Mobilité

La portabilité de la caméra est un enjeu important du processus de démocratisation du cinéma amateur. Malgré le succès de la H16 auprès des cinéastes semiprofessionnels, Paillard doit diversifier son offre pour rejoindre l’amateur occasionnel, qui ne goûte guère l’idée de transporter une caméra de trois kilos cinq. Aussi propose-t-elle dès 1942 une première caméra 8 mm de poche, que l’on peut facilement « glisser dans un sac à main » : la Bolex L8. Pesant moins de 700 grammes, cette caméra à lentille unique connaît avec les années diverses itérations (les modèles B8, C8 et D8L) et s’impose comme « l’autre visage » de Bolex.


L’iconographie publicitaire – au demeurant très stéréotypée – s’adresse d’ailleurs pour la première fois à la clientèle féminine. Décrite comme « la plus élégante des caméras de poche », la L8 est présentée au côté d’une paire de gants et de sa luxueuse « pochette de peau chamoisée », tel un article de mode ou un bijou.

 

Ce souci de portabilité et d'élégance se retrouve non seulement dans toute la gamme de caméras 8 mm mais aussi dans plusieurs projecteurs, comme le très populaire modèle 18-5. Vanté pour sa facilité de transport, il se confond littéralement, dans les brochures publicitaires, avec un sac à main! En 1976, après être passée aux mains de l'autrichienne Eumig, la branche Bolex proposera même un projecteur tout-en-un qui ressemble à un téléviseur et peut être déplacé sans effort. La portabilité devient ainsi un gage de versatilité : le projecteur n'est plus confiné à un seul et même espace, mais il peut s'adapter aux différents lieux et publics.

 

Les appareils Bolex ne sont pas seulement portables, ils sont aussi mobiles. Bien qu’il soit rare de trouver des exemples de « caméras embarquées » avant les années 1960, cela n’empêche pas la caméra Bolex de s’illustrer dans les airs. En 1956, l’aviateur hollandais Bernard van Gils développe un procédé permettant d’actionner en plein vol la H16 arrimée à l’arrière de son planeur. L’année suivante, le parachutiste André Suire, équipé d’un casque inusité auquel est rivée une caméra Bolex, filme pour la première fois un saut en chute libre de 5000 m.

 

 

Ci-contre : Caméra L8 et sa pochette, années 1940. Fondation Bolex-Ouvelay.

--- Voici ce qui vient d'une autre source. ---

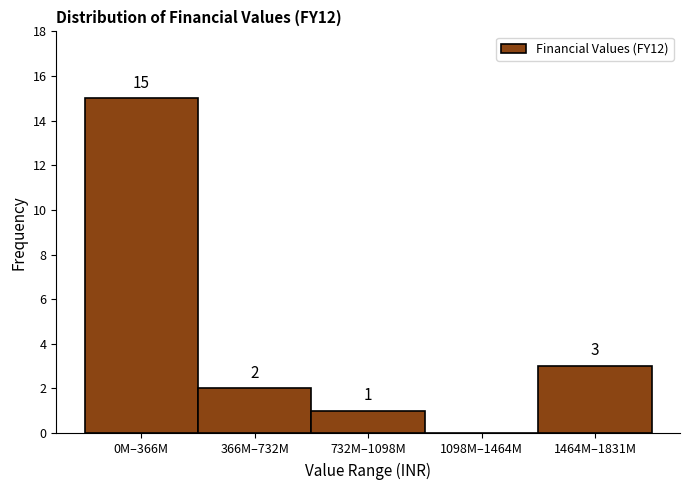

Reading left to right, list all the values displayed in this chart.

0M–366M=15	366M–732M=2	732M–1098M=1	1098M–1464M=0	1464M–1831M=3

Peu à peu, l’idée que la prise de vues puisse participer directement à l’action fait son chemin, sans doute sous l’impulsion du « cinéma direct » et de la Nouvelle Vague, qui bouleversent la conception classique du « cadrage ». Dans les années 1960, Bolex Reporter multiplie les articles offrant des conseils pour le tournage en mouvement, que ce soit en voiture, en bateau ou même en char à voile. D’ingénieux cinéastes bricolent le dispositif adapté à leur activité, préfigurant l’essor des drones et autres caméras de type GoPro. Le skieur Jim Farnsworth met au point en 1962 un support pour sa Bolex qui lui permet de filmer tout en dévalant les pentes à plus de 70 km/h.

 

" Il ne faut pas hésiter à réaliser des plans à l'épaule plus ambitieux. [...] Il y a des moments où la caméra doit être empoignée et déplacée. De tels plans peuvent sembler imparfaits, mais c'est précisément cette imperfection qui les rend efficaces. "

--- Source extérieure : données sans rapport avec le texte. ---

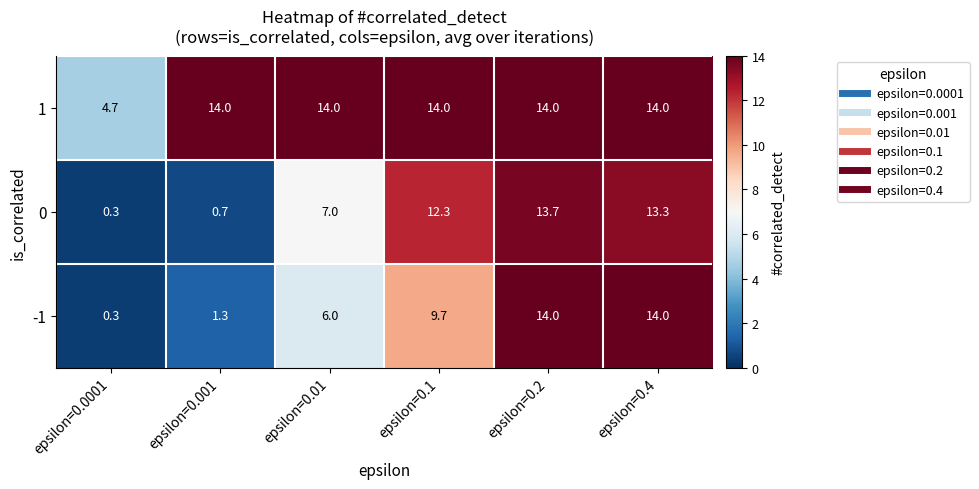

The -1 series shows 1.3 at epsilon=0.001. True or false?

True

Ira Latour et Hugh Pennebaker, 1960

 

 

Ci-contre : Le skieur américain Jim Farmsworth équipé de son support pour caméra H16, années 1960. Fondation Bolex-Ouvelay.

Les modes d’emploi et les manuels, après avoir prêché la doctrine professionnelle de la stabilité du cadre et de la composition parfaite, ouvrent la possibilité d’une caméra portée à l’épaule. Emmenée par le corps du cinéaste, la caméra amateur acquière une nouvelle forme d’expressivité, plus proche des mouvements de la vie mais aussi des enjeux de société. Grâce à sa mobilité, elle permet aux anthropologues d’aller filmer sur des terrains inaccessibles auparavant, elle devient un outil de connaissances des cultures lointaines. La caméra est modeste, elle ne fait pas offense, elle peut être manipulée par les uns et les autres. Les documentaristes se saisissent de la caméra amateur car elle produit un rapport différent à ceux qui sont filmés. Elle permet de franchir certaines frontières, de rentrer dans les bidonvilles, dans les usines, dans les prisons, d’investir différents espaces, militants, politiques, non seulement pour témoigner de réalités sociales mais aussi pour donner aux acteurs de ces réalités la possibilité de se filmer eux-mêmes.